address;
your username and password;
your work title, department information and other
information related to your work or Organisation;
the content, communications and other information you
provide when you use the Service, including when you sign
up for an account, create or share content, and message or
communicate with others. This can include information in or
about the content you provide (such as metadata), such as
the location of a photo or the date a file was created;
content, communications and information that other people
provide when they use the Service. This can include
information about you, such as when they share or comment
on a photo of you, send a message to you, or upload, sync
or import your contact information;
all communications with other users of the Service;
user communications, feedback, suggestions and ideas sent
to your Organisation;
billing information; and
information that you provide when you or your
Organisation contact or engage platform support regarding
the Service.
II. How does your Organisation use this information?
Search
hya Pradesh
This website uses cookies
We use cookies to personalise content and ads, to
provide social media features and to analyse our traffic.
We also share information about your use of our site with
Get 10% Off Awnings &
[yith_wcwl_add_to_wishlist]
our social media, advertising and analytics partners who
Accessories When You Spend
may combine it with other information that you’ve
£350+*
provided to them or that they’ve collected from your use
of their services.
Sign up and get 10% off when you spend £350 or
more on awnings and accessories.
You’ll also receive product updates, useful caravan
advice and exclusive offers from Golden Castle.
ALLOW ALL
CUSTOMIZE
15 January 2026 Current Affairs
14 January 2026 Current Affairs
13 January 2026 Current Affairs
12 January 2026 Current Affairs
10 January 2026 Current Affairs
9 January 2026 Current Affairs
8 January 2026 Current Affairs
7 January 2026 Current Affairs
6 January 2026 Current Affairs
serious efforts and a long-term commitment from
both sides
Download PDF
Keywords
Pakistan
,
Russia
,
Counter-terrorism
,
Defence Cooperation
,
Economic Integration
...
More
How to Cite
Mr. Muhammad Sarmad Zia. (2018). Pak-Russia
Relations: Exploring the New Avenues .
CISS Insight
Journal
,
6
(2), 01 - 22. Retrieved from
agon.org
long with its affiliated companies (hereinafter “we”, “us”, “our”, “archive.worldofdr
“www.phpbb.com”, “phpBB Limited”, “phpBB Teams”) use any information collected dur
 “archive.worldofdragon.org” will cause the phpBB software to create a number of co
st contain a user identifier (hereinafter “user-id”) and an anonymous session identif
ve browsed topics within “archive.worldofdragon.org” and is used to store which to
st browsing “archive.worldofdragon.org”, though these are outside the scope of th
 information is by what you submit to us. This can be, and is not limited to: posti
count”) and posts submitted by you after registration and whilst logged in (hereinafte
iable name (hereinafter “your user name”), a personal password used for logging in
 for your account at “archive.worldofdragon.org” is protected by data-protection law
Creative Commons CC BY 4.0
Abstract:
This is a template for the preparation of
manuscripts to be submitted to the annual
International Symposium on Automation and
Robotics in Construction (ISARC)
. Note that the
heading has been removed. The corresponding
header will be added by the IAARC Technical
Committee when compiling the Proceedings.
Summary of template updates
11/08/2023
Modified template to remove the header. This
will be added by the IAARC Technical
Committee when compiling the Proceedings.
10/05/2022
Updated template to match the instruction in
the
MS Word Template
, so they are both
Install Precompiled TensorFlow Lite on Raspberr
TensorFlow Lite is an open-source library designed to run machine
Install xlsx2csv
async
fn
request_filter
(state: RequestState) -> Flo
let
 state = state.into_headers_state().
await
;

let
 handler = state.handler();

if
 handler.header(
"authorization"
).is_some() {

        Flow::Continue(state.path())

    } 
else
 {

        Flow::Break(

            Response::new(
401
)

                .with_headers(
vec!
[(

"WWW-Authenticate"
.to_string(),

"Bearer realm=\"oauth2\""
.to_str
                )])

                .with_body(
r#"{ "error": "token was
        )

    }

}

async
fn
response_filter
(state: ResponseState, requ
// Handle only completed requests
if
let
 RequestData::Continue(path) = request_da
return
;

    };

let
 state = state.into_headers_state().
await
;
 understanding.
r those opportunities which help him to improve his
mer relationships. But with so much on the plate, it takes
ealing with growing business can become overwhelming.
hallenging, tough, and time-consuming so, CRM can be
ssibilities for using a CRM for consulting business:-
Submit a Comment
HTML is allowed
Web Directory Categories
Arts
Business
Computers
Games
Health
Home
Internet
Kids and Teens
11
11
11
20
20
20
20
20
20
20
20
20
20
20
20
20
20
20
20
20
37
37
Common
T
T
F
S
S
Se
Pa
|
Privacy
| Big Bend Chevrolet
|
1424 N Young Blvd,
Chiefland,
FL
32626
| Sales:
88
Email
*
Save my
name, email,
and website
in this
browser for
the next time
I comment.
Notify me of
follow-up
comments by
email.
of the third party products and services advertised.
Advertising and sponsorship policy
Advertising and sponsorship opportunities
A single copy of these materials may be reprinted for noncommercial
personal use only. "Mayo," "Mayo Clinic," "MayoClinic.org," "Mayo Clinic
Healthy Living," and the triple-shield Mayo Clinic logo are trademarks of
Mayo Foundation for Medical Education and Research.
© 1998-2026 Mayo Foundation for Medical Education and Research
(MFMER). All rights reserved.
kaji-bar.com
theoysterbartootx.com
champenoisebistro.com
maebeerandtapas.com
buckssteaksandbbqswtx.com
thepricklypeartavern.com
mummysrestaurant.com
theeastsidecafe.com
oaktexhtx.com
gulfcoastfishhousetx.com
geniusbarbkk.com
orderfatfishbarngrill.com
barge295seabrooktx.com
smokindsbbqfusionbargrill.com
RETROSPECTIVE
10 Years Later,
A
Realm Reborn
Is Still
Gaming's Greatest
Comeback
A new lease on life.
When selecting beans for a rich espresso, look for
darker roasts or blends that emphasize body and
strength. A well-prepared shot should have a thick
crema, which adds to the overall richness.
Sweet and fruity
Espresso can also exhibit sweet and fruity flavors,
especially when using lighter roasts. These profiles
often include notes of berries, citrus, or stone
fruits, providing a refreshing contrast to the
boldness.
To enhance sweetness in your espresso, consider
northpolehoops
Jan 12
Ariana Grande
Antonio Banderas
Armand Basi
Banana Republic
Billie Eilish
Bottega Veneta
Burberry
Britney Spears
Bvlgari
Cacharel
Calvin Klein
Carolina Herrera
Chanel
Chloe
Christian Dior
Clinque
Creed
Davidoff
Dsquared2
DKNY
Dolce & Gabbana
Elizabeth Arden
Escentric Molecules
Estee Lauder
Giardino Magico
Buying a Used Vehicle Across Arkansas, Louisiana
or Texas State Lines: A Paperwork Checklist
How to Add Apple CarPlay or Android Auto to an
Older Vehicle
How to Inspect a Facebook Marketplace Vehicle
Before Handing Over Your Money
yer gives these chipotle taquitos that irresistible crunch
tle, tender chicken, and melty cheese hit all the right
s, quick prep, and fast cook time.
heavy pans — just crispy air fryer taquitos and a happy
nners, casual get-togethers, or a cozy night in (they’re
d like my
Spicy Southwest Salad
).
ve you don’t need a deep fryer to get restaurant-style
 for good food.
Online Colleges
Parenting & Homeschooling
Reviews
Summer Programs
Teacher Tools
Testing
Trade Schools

_TASK TO CARRY OUT:_
Update the items from the first line through the line containing "content, communications and information" by replacing "Organisation" with "Company". Keep all other text unchanged.

_RESPONSE BOX:_
address;
your username and password;
your work title, department information and other
information related to your work or Company;
the content, communications and other information you
provide when you use the Service, including when you sign
up for an account, create or share content, and message or
communicate with others. This can include information in or
about the content you provide (such as metadata), such as
the location of a photo or the date a file was created;
content, communications and information that other people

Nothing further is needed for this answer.